_DIRECTIVE_
Retype the part of the listing that opens with the line containing "order: Gentianales" and closes with the line containing "genus: Nicrophorus", keeping both of those lines and everything between them unchanged.

_EXERCISE MATERIALS_
☆ ☆ ☆ ☆ ☆

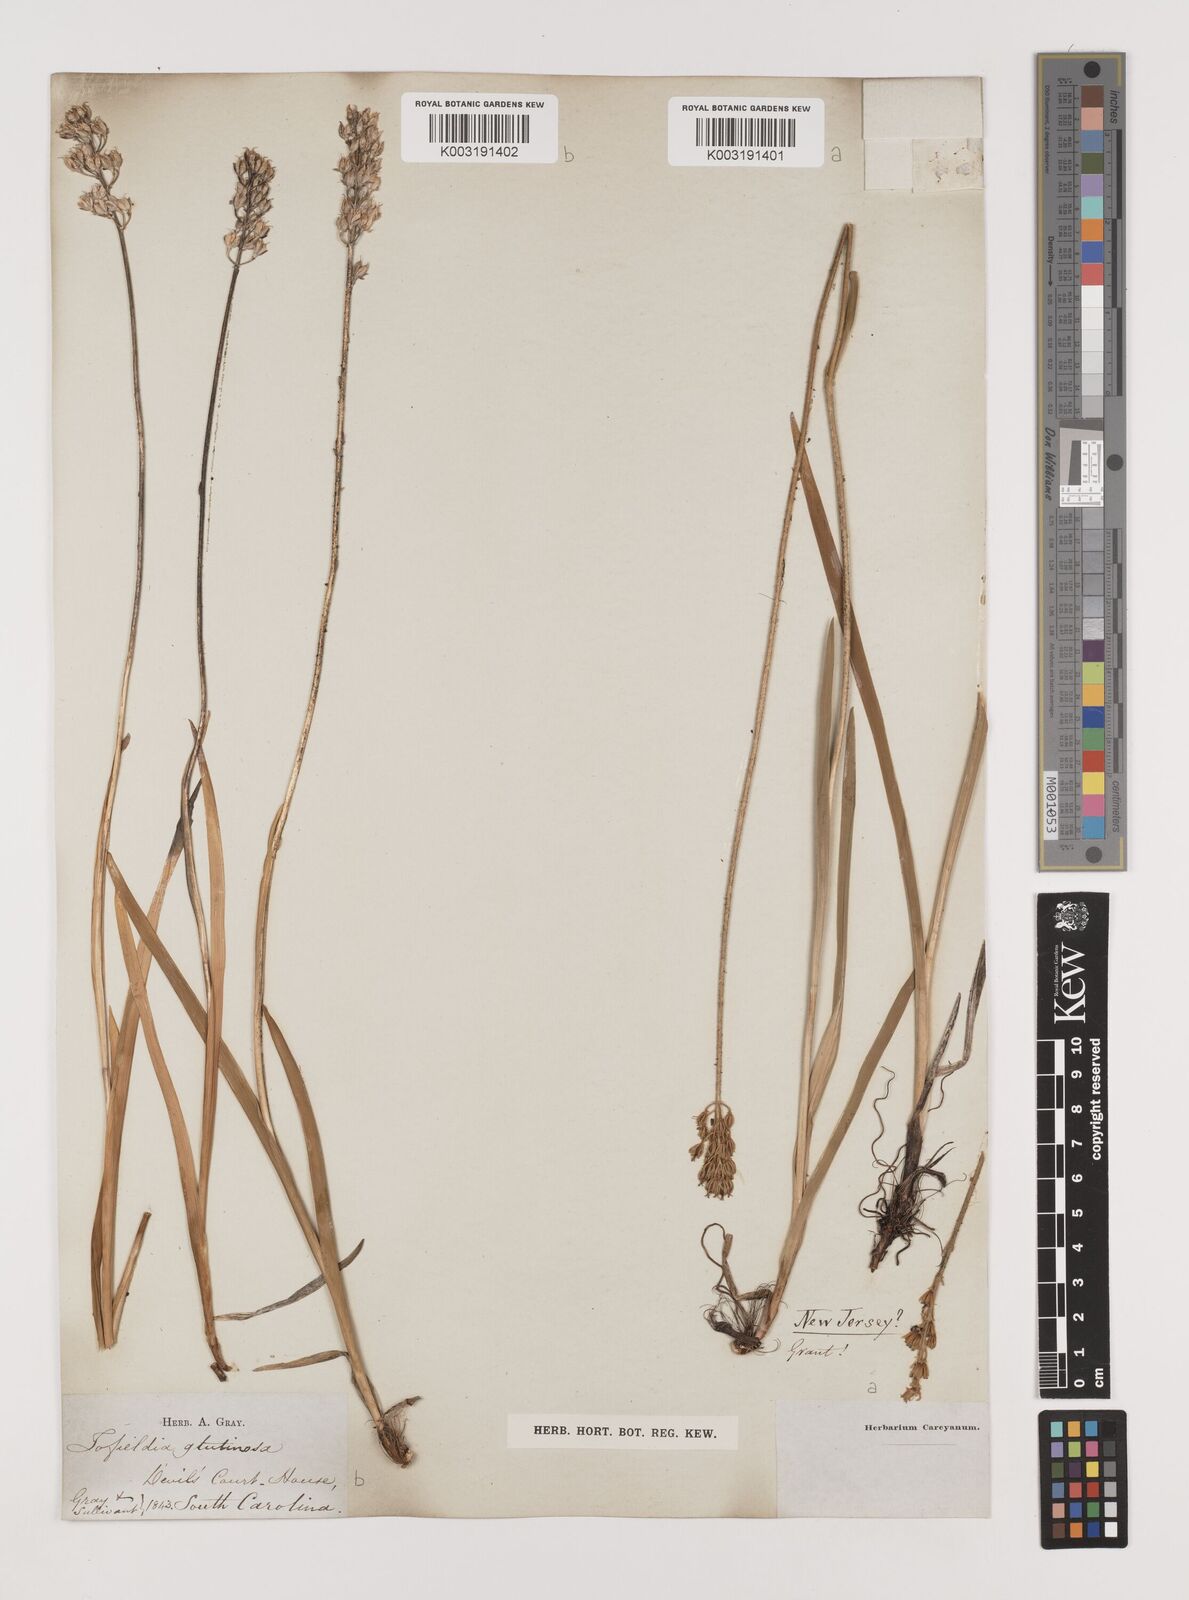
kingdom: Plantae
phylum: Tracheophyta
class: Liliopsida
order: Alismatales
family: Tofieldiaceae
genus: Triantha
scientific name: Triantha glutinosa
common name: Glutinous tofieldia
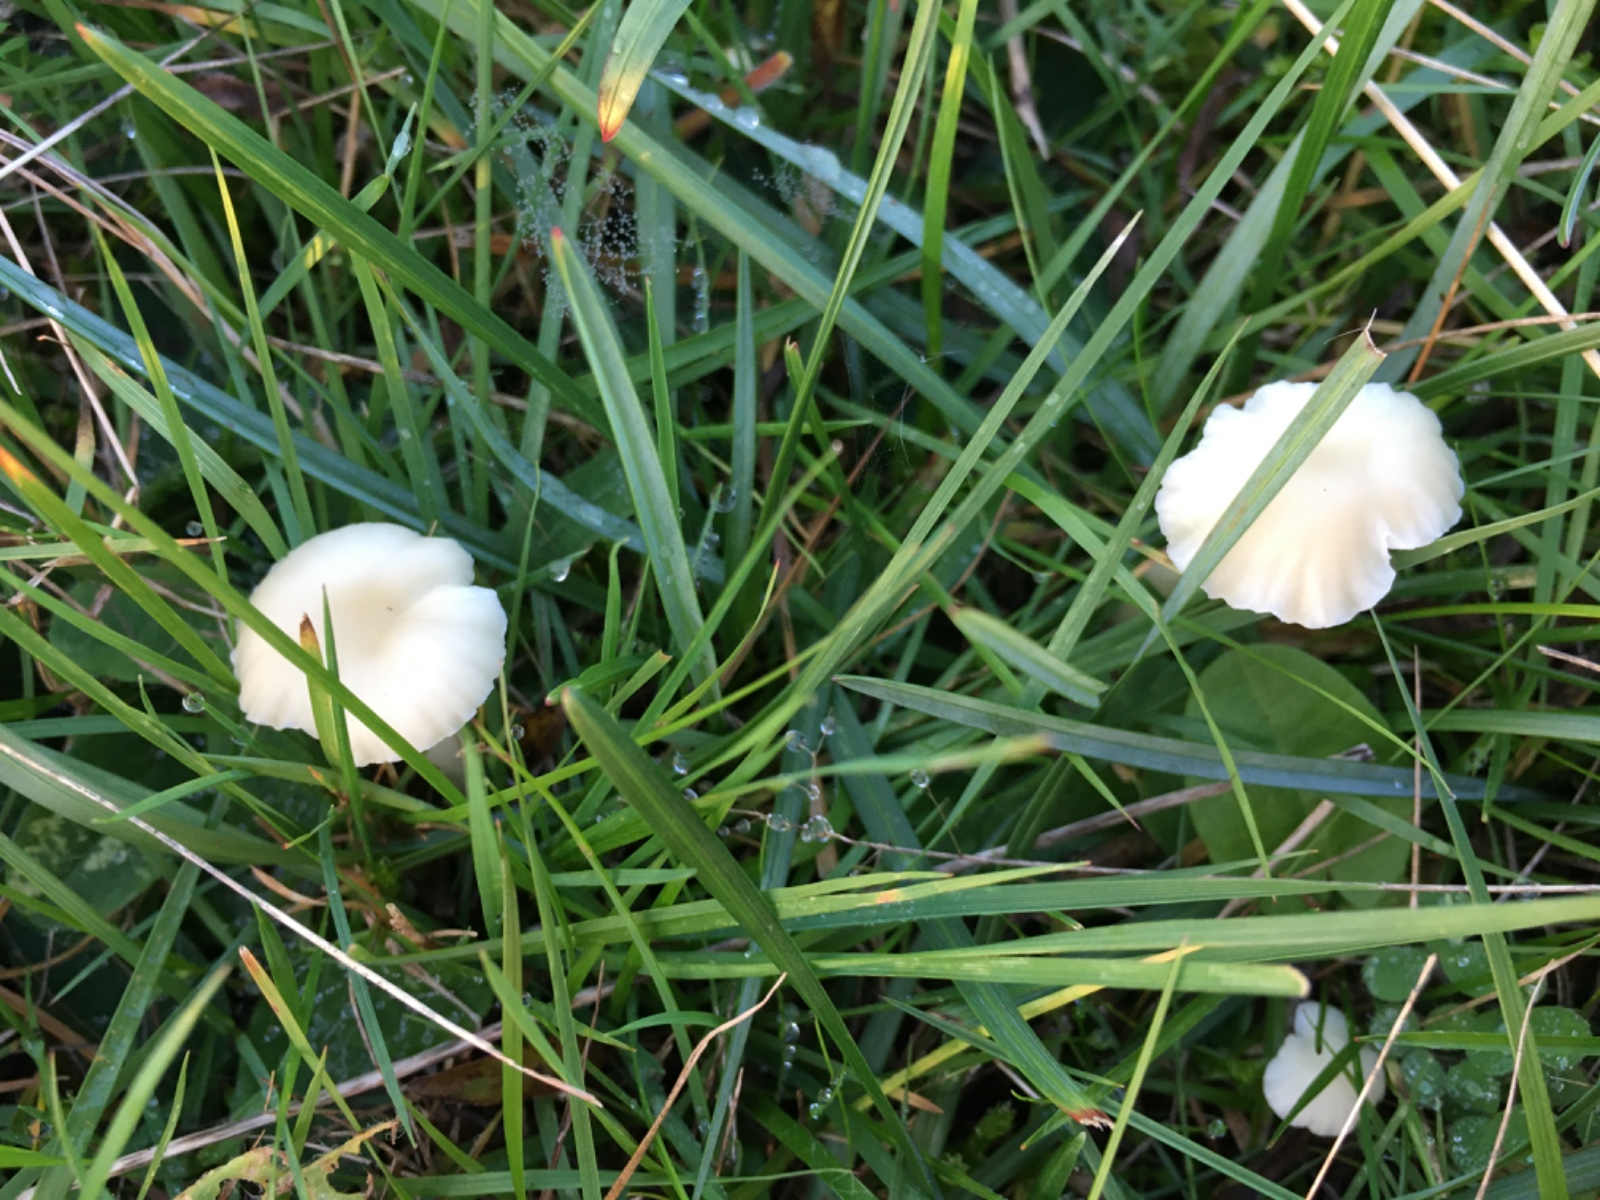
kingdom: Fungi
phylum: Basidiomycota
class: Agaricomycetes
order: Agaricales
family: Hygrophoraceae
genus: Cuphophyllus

☆ ☆ ☆ ☆ ☆

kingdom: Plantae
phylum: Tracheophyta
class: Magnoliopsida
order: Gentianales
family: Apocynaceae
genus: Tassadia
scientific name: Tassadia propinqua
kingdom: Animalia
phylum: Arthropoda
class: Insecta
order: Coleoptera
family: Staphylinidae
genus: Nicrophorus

☆ ☆ ☆ ☆ ☆

_SOLVED EXERCISE_
order: Gentianales
family: Apocynaceae
genus: Tassadia
scientific name: Tassadia propinqua
kingdom: Animalia
phylum: Arthropoda
class: Insecta
order: Coleoptera
family: Staphylinidae
genus: Nicrophorus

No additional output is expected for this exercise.